# nutch2-index-html

> A small Nutch plugin about preserving source data until the search layer is ready to decide.

`nutch2-index-html` is an older search/indexing project, but it captures a thread that still shows up in my work: make the pipeline explicit, keep the transformation close to the crawler, and do not lose useful source data before search needs it.

## The job

Apache Nutch crawls pages, then the indexing layer decides what survives into search. This plugin keeps HTML content available for indexing in Nutch 2.x setups that need it.

That sounds small because the useful work is small. Crawlers, parsers, and indexers all have a habit of throwing away context too early. Later, search quality or analysis asks for that context back, and the team has to decide whether to recrawl, rebuild, or accept worse results.

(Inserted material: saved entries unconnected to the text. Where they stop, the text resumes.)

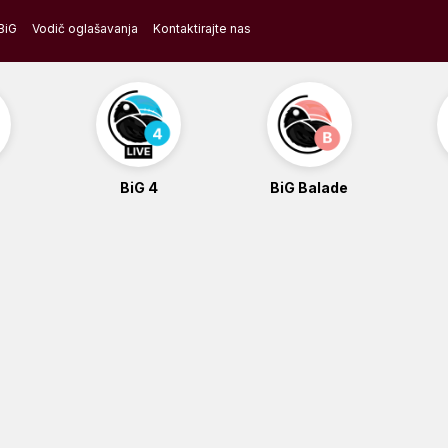
BiG
Vodič oglašavanja
Kontaktirajte nas
BiG 4
BiG Balade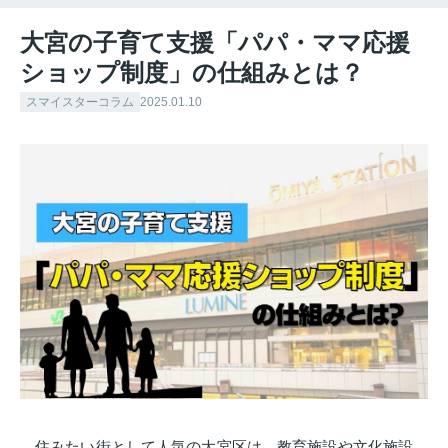
大宮の子育て支援「パパ・ママ応援
ショップ制度」の仕組みとは？
スマイスターコラム
2025.01.10
住みたい街として人気の大宮区は、教育施設や文化施設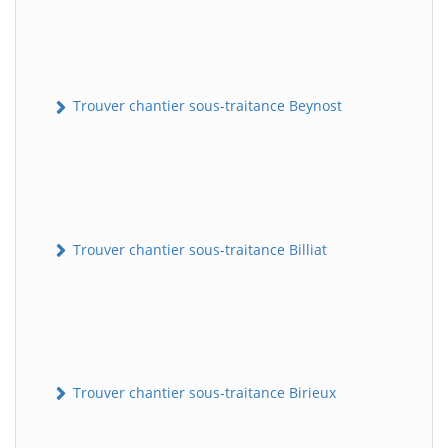
Trouver chantier sous-traitance Beynost
Trouver chantier sous-traitance Billiat
Trouver chantier sous-traitance Birieux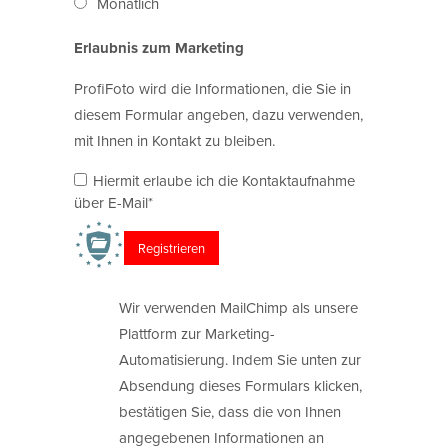
Monatlich
Erlaubnis zum Marketing
ProfiFoto wird die Informationen, die Sie in
diesem Formular angeben, dazu verwenden,
mit Ihnen in Kontakt zu bleiben.
Hiermit erlaube ich die Kontaktaufnahme
über E-Mail*
Wir verwenden MailChimp als unsere
Plattform zur Marketing-
Automatisierung. Indem Sie unten zur
Absendung dieses Formulars klicken,
bestätigen Sie, dass die von Ihnen
angegebenen Informationen an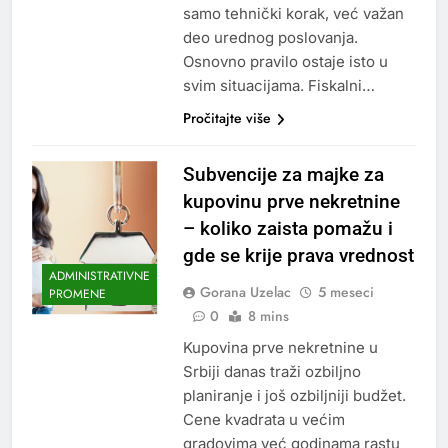
samo tehnički korak, već važan
deo urednog poslovanja.
Osnovno pravilo ostaje isto u
svim situacijama. Fiskalni…
Pročitajte više
Subvencije za majke za
kupovinu prve nekretnine
– koliko zaista pomažu i
gde se krije prava vrednost
ADMINISTRATIVNE
Gorana Uzelac
5 meseci
PROMENE
0
8 mins
Kupovina prve nekretnine u
Srbiji danas traži ozbiljno
planiranje i još ozbiljniji budžet.
Cene kvadrata u većim
gradovima već godinama rastu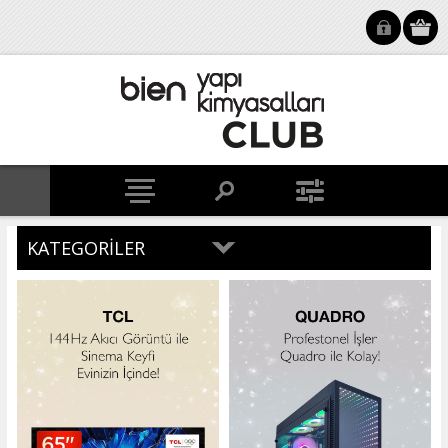
KATEGORILER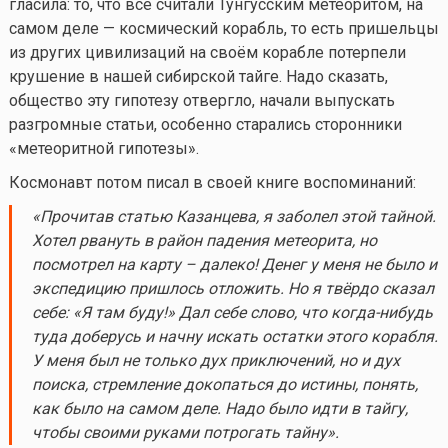
гласила: то, что все считали Тунгусским метеоритом, на
самом деле — космический корабль, то есть пришельцы
из других цивилизаций на своём корабле потерпели
крушение в нашей сибирской тайге. Надо сказать,
общество эту гипотезу отвергло, начали выпускать
разгромные статьи, особенно старались сторонники
«метеоритной гипотезы».
Космонавт потом писал в своей книге воспоминаний:
«Прочитав статью Казанцева, я заболел этой тайной.
Хотел рвануть в район падения метеорита, но
посмотрел на карту – далеко! Денег у меня не было и
экспедицию пришлось отложить. Но я твёрдо сказал
себе: «Я там буду!» Дал себе слово, что
когда-нибудь
туда доберусь и начну искать остатки этого корабля.
У меня был не только дух приключений, но и дух
поиска, стремление докопаться до истины, понять,
как было на самом деле. Надо было идти в тайгу,
чтобы своими руками потрогать тайну».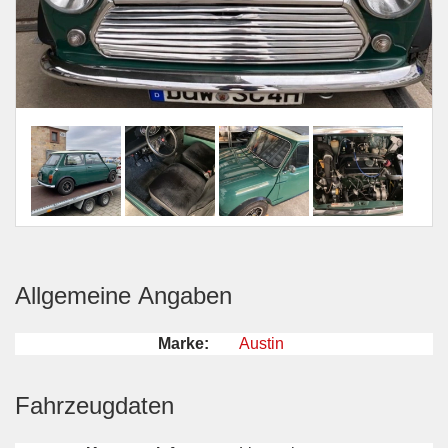
Allgemeine Angaben
Marke:
Austin
Fahrzeugdaten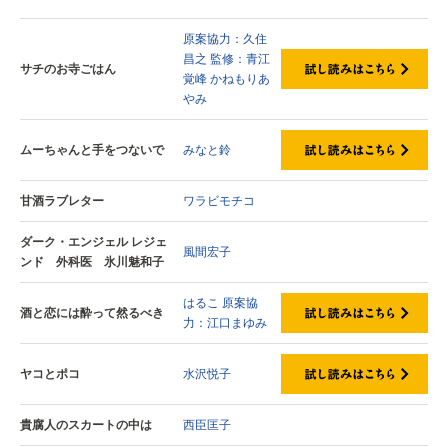
原案協力：久住
昌之
監修：青江
サチのお寺ごはん
覚峰
かねもりあ
やみ
ムーちゃんと手をつないで
みなと鈴
甘酒ラブレター
ワラビモチコ
ダーク・エンジェル レジェ
風間宏子
ンド 外科医 氷川魅和子
はるこ
原案協
酒と恋には酔って然るべき
力：江口まゆみ
ヤコとポコ
水沢悦子
貴腐人のスカートの中は
西臣匡子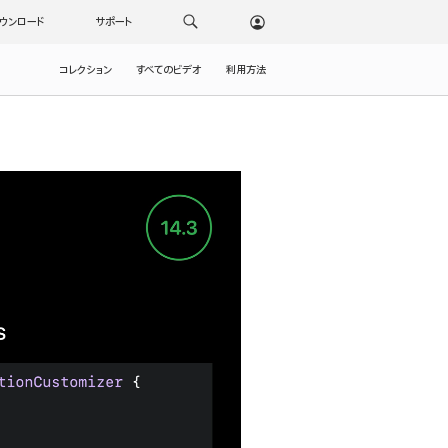
ウンロード
サポート
コレクション
すべてのビデオ
利用方法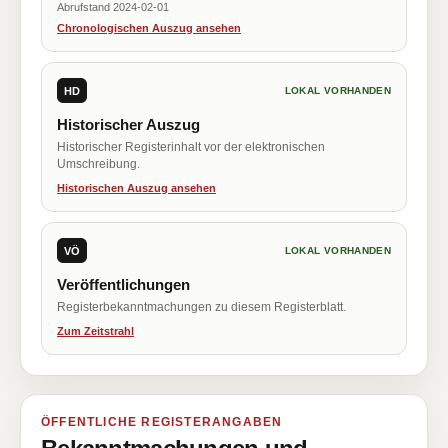
Abrufstand 2024-02-01
Chronologischen Auszug ansehen
HD
LOKAL VORHANDEN
Historischer Auszug
Historischer Registerinhalt vor der elektronischen
Umschreibung.
Historischen Auszug ansehen
VÖ
LOKAL VORHANDEN
Veröffentlichungen
Registerbekanntmachungen zu diesem Registerblatt.
Zum Zeitstrahl
ÖFFENTLICHE REGISTERANGABEN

Keeping HTML available at the right boundary is a defensive pipeline decision. It preserves source material until the search layer has enough information to decide what matters.

```mermaid
flowchart LR
  A[crawl page] --> B[parse content]
  B --> C[preserve HTML]
  C --> D[indexing layer]
  D --> E[search decisions]
```

<Tradeoff title="Preserving source costs storage, losing it costs options">
  Raw source data is not free, but throwing it away too early makes every future quality fix depend
  on a recrawl or a compromise.
</Tradeoff>

## Why I keep it listed

It is not fashionable. It is a small, concrete example of solving the problem in front of the system: crawler, parser, indexer, search. The shape still matters in newer data pipelines.

The plugin adds a field for raw HTML content so the indexing side can decide whether that source is
useful. That is an old Apache Nutch detail, but the product lesson is current: do not make a storage
or indexing shortcut accidentally decide the future of search quality.

## The operational edge

The install path is explicit. Copy the plugin, wire it into the Nutch build, enable it in the
plugin configuration, add the field to the Solr schema, and run the crawler. That explicitness is
why the repo is still interesting. Every step names the boundary where data can disappear.

Modern data systems hide more of that behind managed services, but the responsibility is the same:
know what is preserved, what is transformed, and what the next system can still inspect.

## The engineering habit

Data pipelines should make loss explicit. If you discard source information, do it because the product no longer needs it, not because a transformation step happened to be convenient.

That principle shows up in modern AI work too. Keep raw inputs, model versions, generated outputs, and evaluation traces long enough to debug behavior. The tool names change. The pipeline discipline does not.